──────── Passage given ────────

Wednesday, December 14, 2005

A LEVER LONG ENOUGH TO MOVE THE WORLD

Social visionary Bill Drayton is creating a network of incalculable problem-solving power.

From: Fast Company Issue 90 January 2005 Page 61 By: Keith H. Hammonds

Here is a concise history of the modern world, according to Bill Drayton. Well, no: In real life, Bill Drayton would never -- could never, it's fair to say -- be so concise. He is an expansive thinker of remarkable intensity, not easily gathered in -- a mind informed by influences as diverse as Gandhi and Hubert Humphrey, and as likely as not to travel intellectual parts sundry and exotic before returning, methodically, triumphant, to . . . the point.

So here is Bill Drayton's history of the modern world, made concise by us. The Industrial Revolution of the 1700s split society into two unequal halves. Commerce became entrepreneurial and competitive, its compounding productivity gains sparking rapid income growth. But enlightenment bypassed society's other half, the half concerned with education and public welfare and the environment. As the consumer sector grew more productive, the social sector, supported by taxes and protected from competition, fell ever further behind.

And then, about 25 years ago, something happened. We'll let Drayton describe the moment: "We could see it," he recalls. "The system was beginning to change. It was like hearing the ice breaking up at the end of winter in a lake. Creak, creak, groan, crash! The need was so big, the gap so huge, the opportunity to learn right before people's eyes. When do systems begin to change? When entrepreneurs decide it's time."

Or, to the point, when Drayton does.

Drayton is founder and chief executive of a group called Ashoka. It is not hyperbolic to call Ashoka this century's (much better) version of the United Way, and Drayton the most important innovator of any sort out there -- a seer who has correctly predicted the rise of the "citizen sector" in the past two decades and an audacious visionary of what will yet come.

Ashoka, named for a peace-minded third century BC Indian emperor, has identified and supported 1,500-plus Fellows, as it calls them, in 53 nations since Drayton founded it in 1980. (Five of them are winners of our 2005 Social Capitalist Awards.) It seeks out social entrepreneurs with enormous ideas -- solutions of such ambition and force that they cannot be denied. They are pioneers like Mary Allegretti, a Brazilian who thought of legally separating rubber-extraction rights from land-ownership rights in the Amazon rain forest to give indigenous rubber tappers economic standing -- and then made it happen.

──────── Supplied entries ────────

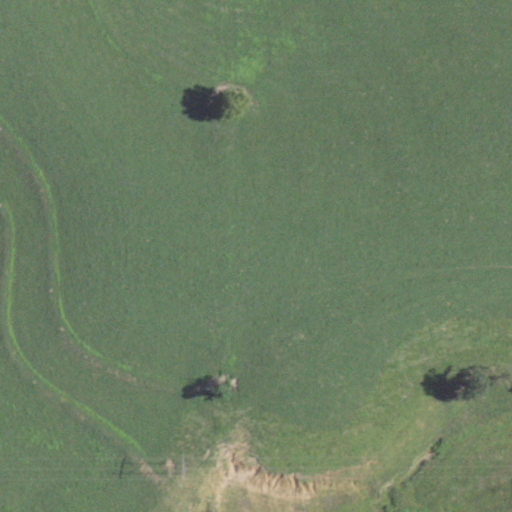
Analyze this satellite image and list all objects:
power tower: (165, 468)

────────
──────── Supplied entries ────────

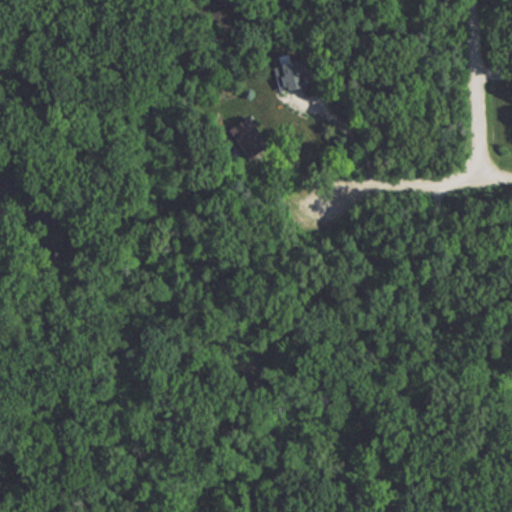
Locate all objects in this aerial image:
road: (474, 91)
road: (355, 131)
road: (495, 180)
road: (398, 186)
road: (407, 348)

────────

• **Exercise task A**
Answer these from the article on Bill Drayton:
(i) In what year did Drayton found Ashoka?
(ii) According to Drayton's history, what event split society into two unequal halves?
(iii) What did Mary Allegretti think of legally separating?
• **Exercise task B**
Resume the article on Bill Drayton and Ashoka after its final sentence, keeping its magazine style.

• **Right answer A**
(i) 1980.
(ii) The Industrial Revolution of the 1700s.
(iii) Rubber-extraction rights from land-ownership rights in the Amazon rain forest.

• **Right answer B**
What Drayton has created is a network of incalculable power. It's not so much about funding, though Fellows do receive a modest stipend. Rather, these entrepreneurs, who typically work alone amid hostile circumstances, get support, ideas, and, quite literally, protection. (When one Ashoka Fellow in Brazil attracted the ire, and gunshots, of local police for his drug rehab program, other Brazilian Fellows intervened with the state governor, and the problem went away.) How do you market a big idea? How do you run a big organization? How do you combat corrupt local politicians? The answers come from other Ashoka Fellows.

The potential of this emerging network is what gets Bill Drayton's blood coursing. Because he can see what's going on now, as clearly as he did 25 years ago. Society's citizen sector is expanding rapidly, irresistibly. Ashoka itself is growing, too: Its budget was set to jump 50%, to $30 million, in 2004. What happens in the next five years, he thinks, will prove crucial to, well, everything -- finally redressing the chasm between consumer and social sectors.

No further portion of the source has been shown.